══ Records shown ══

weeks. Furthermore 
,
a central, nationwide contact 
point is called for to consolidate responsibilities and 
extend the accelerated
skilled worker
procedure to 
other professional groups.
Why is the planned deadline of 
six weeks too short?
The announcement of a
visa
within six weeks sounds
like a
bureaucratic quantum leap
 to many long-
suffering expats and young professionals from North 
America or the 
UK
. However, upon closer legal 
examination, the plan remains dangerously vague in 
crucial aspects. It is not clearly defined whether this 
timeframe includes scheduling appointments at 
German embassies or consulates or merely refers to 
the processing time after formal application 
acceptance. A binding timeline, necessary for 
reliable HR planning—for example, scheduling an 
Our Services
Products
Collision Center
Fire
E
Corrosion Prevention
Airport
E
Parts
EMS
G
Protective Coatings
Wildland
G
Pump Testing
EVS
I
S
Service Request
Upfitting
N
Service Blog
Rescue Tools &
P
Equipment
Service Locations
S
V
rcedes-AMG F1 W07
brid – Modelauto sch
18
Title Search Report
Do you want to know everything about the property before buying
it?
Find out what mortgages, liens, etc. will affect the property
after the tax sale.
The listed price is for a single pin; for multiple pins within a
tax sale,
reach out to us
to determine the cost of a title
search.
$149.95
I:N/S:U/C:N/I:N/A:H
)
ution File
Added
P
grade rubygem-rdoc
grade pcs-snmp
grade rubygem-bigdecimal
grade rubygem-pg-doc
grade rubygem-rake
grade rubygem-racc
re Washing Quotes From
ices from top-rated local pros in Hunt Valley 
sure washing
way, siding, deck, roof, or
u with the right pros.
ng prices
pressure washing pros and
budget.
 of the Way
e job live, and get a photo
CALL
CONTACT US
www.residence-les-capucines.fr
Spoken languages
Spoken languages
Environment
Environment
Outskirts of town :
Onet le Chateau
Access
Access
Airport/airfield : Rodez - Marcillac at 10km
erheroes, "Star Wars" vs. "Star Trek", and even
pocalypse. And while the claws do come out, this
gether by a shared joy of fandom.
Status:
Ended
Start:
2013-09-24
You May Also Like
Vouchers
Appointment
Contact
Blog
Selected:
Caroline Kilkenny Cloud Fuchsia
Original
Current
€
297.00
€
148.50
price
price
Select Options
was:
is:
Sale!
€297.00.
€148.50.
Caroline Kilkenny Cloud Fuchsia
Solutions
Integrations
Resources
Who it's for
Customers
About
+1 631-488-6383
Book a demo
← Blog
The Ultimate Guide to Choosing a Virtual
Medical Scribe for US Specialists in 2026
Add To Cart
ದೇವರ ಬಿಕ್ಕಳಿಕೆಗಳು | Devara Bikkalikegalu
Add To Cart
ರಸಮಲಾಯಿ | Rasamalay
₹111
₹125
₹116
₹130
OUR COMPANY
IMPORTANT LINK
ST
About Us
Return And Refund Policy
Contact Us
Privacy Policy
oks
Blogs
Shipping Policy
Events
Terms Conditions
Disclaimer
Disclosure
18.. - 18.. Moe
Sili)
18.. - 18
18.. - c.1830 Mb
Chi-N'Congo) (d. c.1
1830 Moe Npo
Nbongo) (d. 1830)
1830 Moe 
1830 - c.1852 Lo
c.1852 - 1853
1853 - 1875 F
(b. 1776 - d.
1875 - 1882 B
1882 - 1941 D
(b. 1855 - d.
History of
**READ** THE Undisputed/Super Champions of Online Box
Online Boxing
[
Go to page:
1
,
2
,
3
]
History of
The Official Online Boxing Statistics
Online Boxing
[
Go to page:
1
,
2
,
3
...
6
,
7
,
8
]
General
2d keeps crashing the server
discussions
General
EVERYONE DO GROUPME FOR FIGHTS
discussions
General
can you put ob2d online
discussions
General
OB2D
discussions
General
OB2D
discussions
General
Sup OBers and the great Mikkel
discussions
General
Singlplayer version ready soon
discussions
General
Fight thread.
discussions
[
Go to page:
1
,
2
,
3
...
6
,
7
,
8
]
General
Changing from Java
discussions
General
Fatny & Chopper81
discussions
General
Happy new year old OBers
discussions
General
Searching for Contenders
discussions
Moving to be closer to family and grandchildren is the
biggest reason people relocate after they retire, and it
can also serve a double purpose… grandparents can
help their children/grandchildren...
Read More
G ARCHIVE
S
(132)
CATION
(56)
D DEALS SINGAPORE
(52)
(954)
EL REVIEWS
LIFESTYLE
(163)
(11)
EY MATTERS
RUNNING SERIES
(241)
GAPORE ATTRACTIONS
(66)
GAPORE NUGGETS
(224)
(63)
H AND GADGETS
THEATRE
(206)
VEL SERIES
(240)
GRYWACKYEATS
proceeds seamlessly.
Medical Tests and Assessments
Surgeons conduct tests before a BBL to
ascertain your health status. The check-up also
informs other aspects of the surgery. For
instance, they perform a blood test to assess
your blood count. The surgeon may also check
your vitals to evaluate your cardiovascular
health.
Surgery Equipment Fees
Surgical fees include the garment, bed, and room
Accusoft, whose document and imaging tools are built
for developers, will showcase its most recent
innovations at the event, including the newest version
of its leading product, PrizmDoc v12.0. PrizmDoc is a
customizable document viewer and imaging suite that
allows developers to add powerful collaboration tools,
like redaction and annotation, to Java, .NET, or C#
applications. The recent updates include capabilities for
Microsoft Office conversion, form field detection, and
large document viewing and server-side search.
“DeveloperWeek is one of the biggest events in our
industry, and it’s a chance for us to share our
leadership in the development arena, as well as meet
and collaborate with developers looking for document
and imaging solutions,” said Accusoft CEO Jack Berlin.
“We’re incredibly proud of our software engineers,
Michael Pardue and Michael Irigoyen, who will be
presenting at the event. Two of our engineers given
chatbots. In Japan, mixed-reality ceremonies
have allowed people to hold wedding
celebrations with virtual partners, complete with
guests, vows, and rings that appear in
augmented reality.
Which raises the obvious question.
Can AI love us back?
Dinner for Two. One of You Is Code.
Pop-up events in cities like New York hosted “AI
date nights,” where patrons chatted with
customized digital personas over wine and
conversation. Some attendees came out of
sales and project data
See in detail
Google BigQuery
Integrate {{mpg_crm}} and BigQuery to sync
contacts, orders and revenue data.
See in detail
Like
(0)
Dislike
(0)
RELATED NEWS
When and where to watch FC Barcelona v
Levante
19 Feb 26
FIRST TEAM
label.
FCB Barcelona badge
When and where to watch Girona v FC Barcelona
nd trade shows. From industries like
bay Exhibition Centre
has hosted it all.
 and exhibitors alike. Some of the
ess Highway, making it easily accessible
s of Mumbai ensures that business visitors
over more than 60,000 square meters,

═══

§ **Exercise goal**
Which lines in the entries above contain the word "grandchildren"? Pull out each such line in full, and count a match only when the case agrees.

§ **Result for this task**
Moving to be closer to family and grandchildren is the
help their children/grandchildren...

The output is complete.